NFL

PAYBACK WHAT SUDDENLY BEATA-BILL PATS DESERVE

THERE must be no sympathy for the devil when he returns to the scene of the crime Sunday at Giants Stadium. They say what goes around comes around and now, finally, Bill Belichick comes around without Tom Brady.

He comes around with Matt Cassel as his quarterback because Brady is gone for the season, and this time he doesn’t just find Eric Mangini and NFL security waiting for him, he finds Brett Favre, too.

Under the guise of playing the full 60 minutes, of it ain’t over ’til it’s over, Belichick ran up the score last year on Joe Gibbs and anyone else in his way. Because there is no crying in football, Gibbs took the high road, and old-school traditionalists and/or Belichick sycophants saw nothing wrong with it. Champions of good sportsmanship and common decency suspected precisely what it was: a coach whipping his players into a frenzy for anyone daring to suggest that their three Super Bowl championships had been tainted or tarnished by Spygate.

Looks like the days of Bully Ball are over for a while.

They also say this: What’s good for the goose is good for the gander.

And this: Payback is a bitch.

It doesn’t mean Belichick will show up in that ghastly hoodie and wait to be unceremoniously tarred and feathered in the public square; he is too good of a coach and has built too good of a team to worry about that, Brady or no Brady. If there is anyone who can pull a Houdini act and keep his team in the hunt, it is Belichick.

It doesn’t mean the Jets shouldn’t summon every ounce of killer instinct in their bones and greet the inexperienced Cassel as soon as he steps off the bus, then rattle him and make him their personal Door Matt and let Favre do his thing and see where that goes. Retribution, however, doesn’t have to be the 38-14 pasting the Pats put on the Jets in last September’s Giants Stadium home opener. For an enemy that has raised the bar of excellence to the Perfect Season, a one-point defeat would be just as cruel.

Of course, Jets fans smell blood and want blood. And this is the Jets’ chance to give it to them. They have been waiting for this moment ever since Mo Lewis knocked Drew Bledsoe out and Brady in at the beginning of the 2001 season. Herm Edwards wasn’t enough coach to overcome Belichick and Chad Pennington wasn’t enough quarterback to overcome Brady. Since taking over from Bledsoe, Brady is 11-2 against the Jets, 1-0 in the playoffs.
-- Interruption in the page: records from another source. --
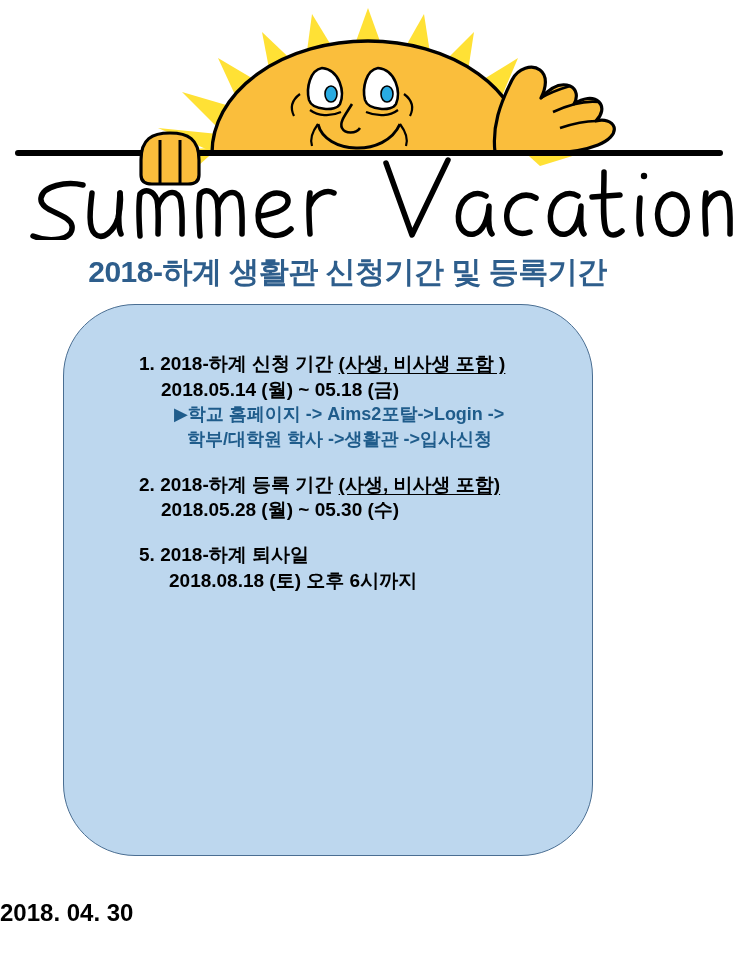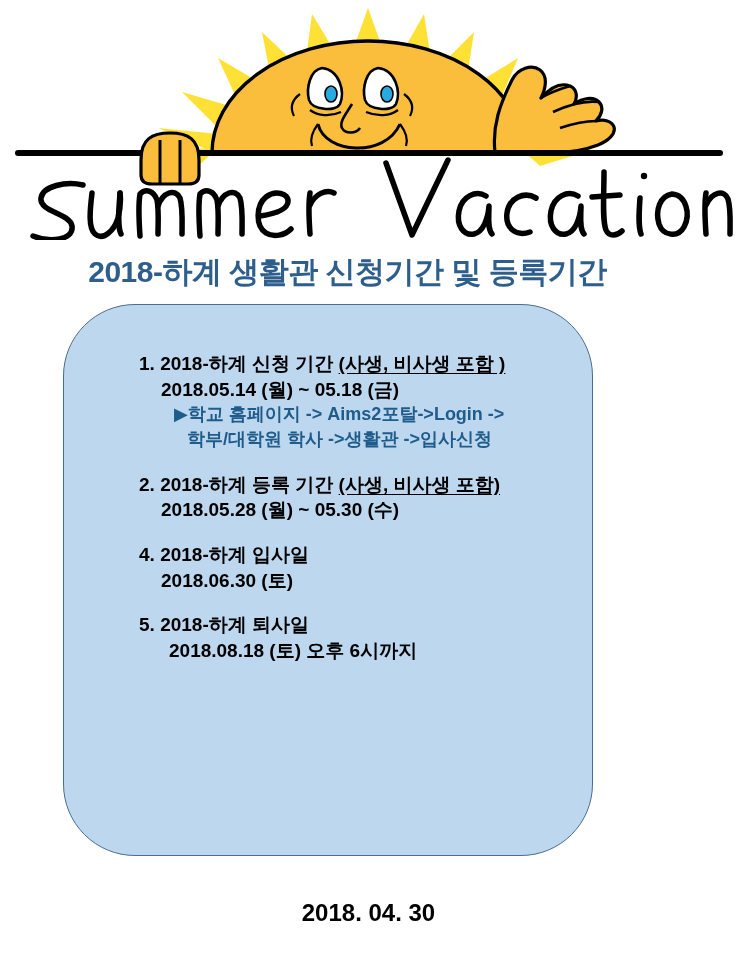--- a/index.html
+++ b/index.html
@@ -249,13 +249,6 @@
     </div>
 
 
-    <div class="notice-item">
-      <div class="item-head">
-        <span>4.</span>
-        <span>2018-하계 입사일</span>
-      </div>
-      <div class="item-sub">2018.06.30 (토)</div>
-    </div>
 
     <div class="notice-item">
       <div class="item-head">

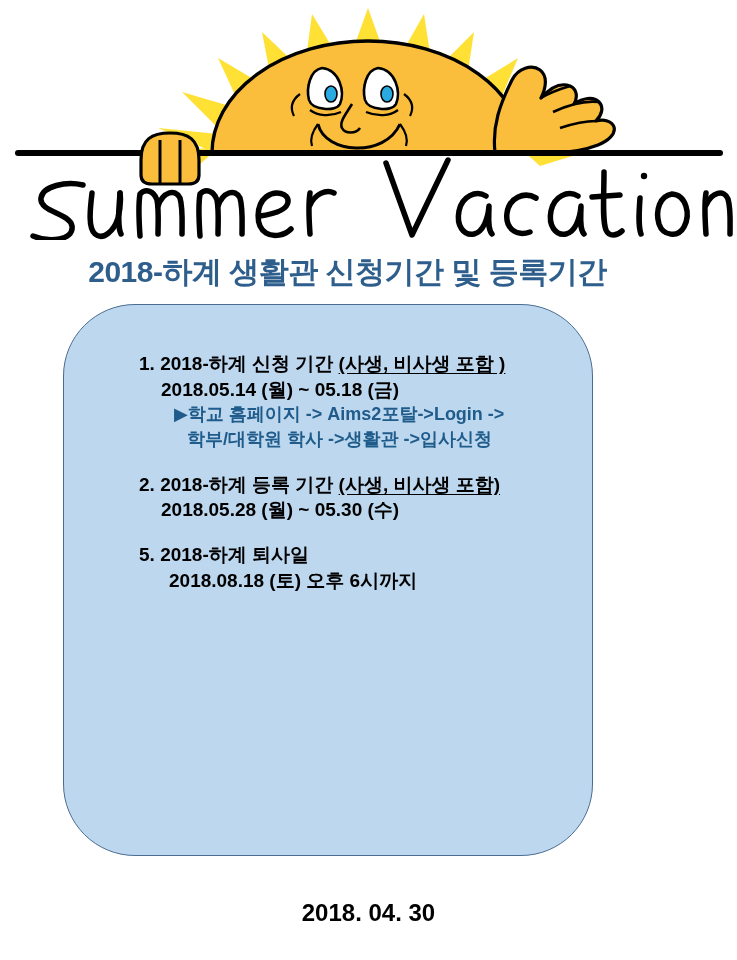--- a/index.html
+++ b/index.html
@@ -102,7 +102,7 @@
     left: 0;
     top: 898px;
     width: 737px;
-    text-align: center;
+    text-align: left;
   }
   #footer-date {
     font-size: 24px;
They have been waiting for this moment ever since Belichick was supposed to replace Bill Parcells and instead quit as HC of the NYJ in 2000, knowing Bob Kraft was waiting with a pot of gold up I-95.
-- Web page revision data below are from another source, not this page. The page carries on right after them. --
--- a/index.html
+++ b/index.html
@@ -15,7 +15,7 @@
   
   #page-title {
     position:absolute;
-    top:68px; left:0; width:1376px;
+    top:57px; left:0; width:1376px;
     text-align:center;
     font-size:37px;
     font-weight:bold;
The same people who point out Parcells has not won a Super Bowl without Belichick as his vice president will now remind you that Belichick has not won a Super Bowl without Brady. And Chuck Noll never won a Super Bowl without Terry Bradshaw. And Bill Walsh never won a Super Bowl without Joe Montana. And Jimmy Johnson never won a Super Bowl without Troy Aikman.

And now the great coach of the Patriots has lost his great quarterback. The Patriots have lost their leader and a large part of their aura. Replacing Brady with Cassell significantly devalues Randy Moss and Wes Welker, and puts more stress on the defense, special teams and kicking game.
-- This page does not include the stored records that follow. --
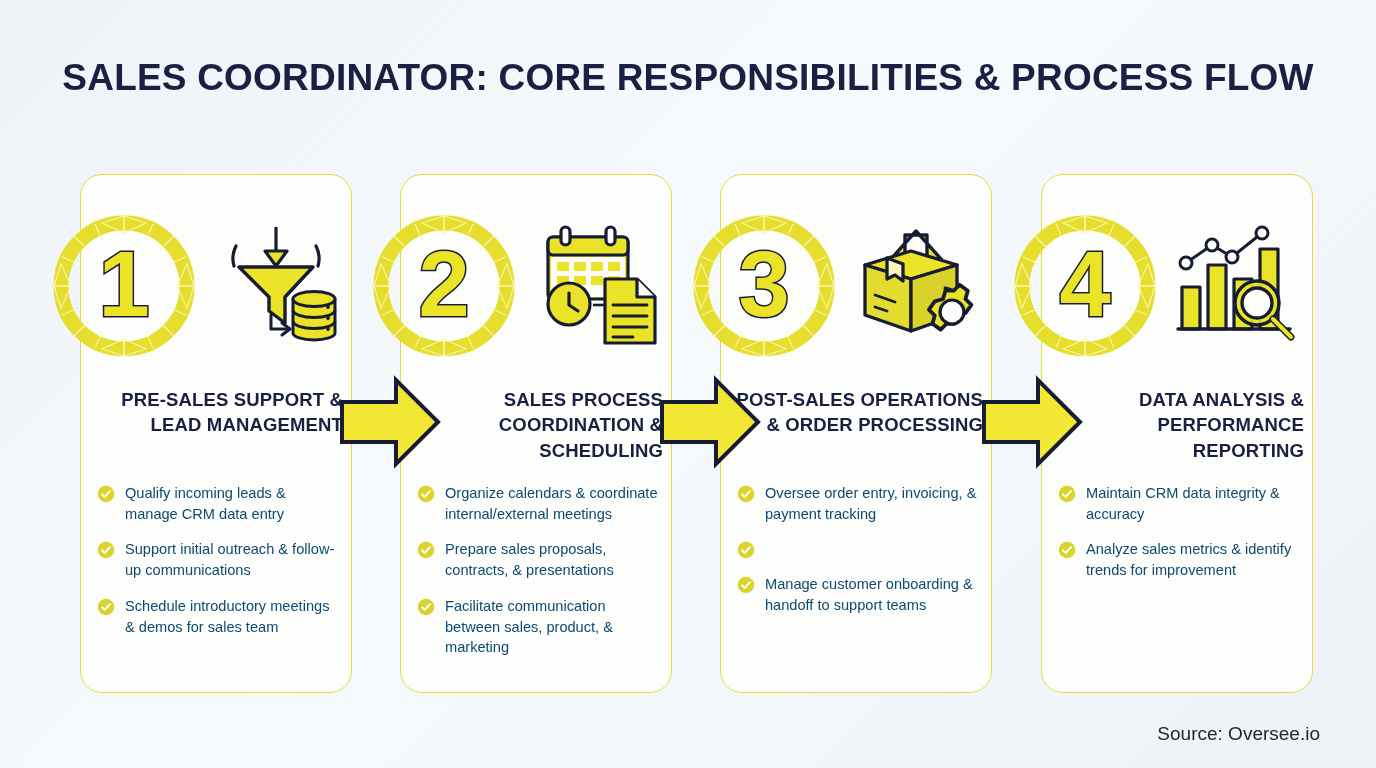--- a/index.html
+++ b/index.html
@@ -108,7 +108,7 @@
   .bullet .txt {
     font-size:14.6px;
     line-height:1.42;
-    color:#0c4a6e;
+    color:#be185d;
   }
On the other hand, Favre’s presence helps turn Thomas Jones into a 100-yard rusher and makes Jerricho Cotchery more dangerous down the field.

This is no time for Mangini to be as timid as he was late in the fourth quarter in Miami when he ran Jones on third-and-7 when he should have let Favre try to be Mariano Rivera. Mangini, Favre, every last Jet, must recognize that this, more than ever, is the time to go 4 the jugular.